オーター夢

「あの、オーターさん、近い、です……」
「いい加減慣れてください」

 オーターさんは大変視力が悪く、眼鏡を外せば目が3になるほどです。でも、琥珀色の瞳は今まばたきすることもなく私を捉えて離しません。その目にははっきりと私の火照った顔が映っているのでしょう。貴方様は簡単に言ってのけますが、愛しい人とおでこがコツン、と触れ合い、こんな至近距離で見つめられて平然とできるお方がこの世にいますでしょうか。

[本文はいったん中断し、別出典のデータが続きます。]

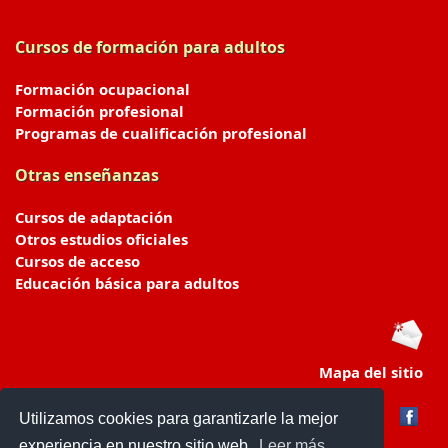
Cursos de formación para adultos
Formación ocupacional
Formación profesional
Programas de cualificación profesional
Otras enseñanzas
Cursos de adaptación
Otros estudios oficiales
Cursos de acceso
Educación básica para adultos
Mapa del sitio
Utilizamos cookies para garantizarle la mejor
experiencia en nuestro sitio web.
Leer más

 貴族である私は自由に恋愛できる立場にはなく、親の言われるままにお見合いをしてすぐに結婚。その相手がオーターさんでした。私は所詮家同士の政略結婚の道具。形式通りに社交界に顔を出し、周りから期待されるままに神覚者様の子を産み、必要最低限の関わりだけで、こうして睦言を交わすなど物語だけでの幻想。そう、言い聞かせていたのですが。

「動かないでください、顔が見えません」
「眼鏡をつければいいでしょう」
「愛しい人の顔は自分の目で見たいものです」

 彼の目がフッと細められます。自室で冷徹に仕事をこなす姿からは想像もつかないほど優しげに。彼はいかにも「恋愛なんて非合理的。時間の無駄です」といいたげなオーラを出していますから、私が一方的にお慕いしているだけかと思っていたところで、両思いとわかってからは天にも昇りそうでした。おまけに、あるときオーターさんとキスするときに不意に目を開けたら彼は穴があくほどじーっと見つめていることに気づいてしまいまして。いつもは目をつぶって心臓の鼓動が鳴り止むのを待つだけだったのですが、まさかそのような恥ずかしい姿を毎回晒していたとは。それ以降穴があったら入りたいと何度思ったことか。今も熱が下がってくれる気配はなく寝具がうっとうしいです。

「あなたも慣れてください。この先もっと恥ずかしいことをするのですから」
「もっ……!?」

果たして……私がこれに慣れる日はくるのでしょうか。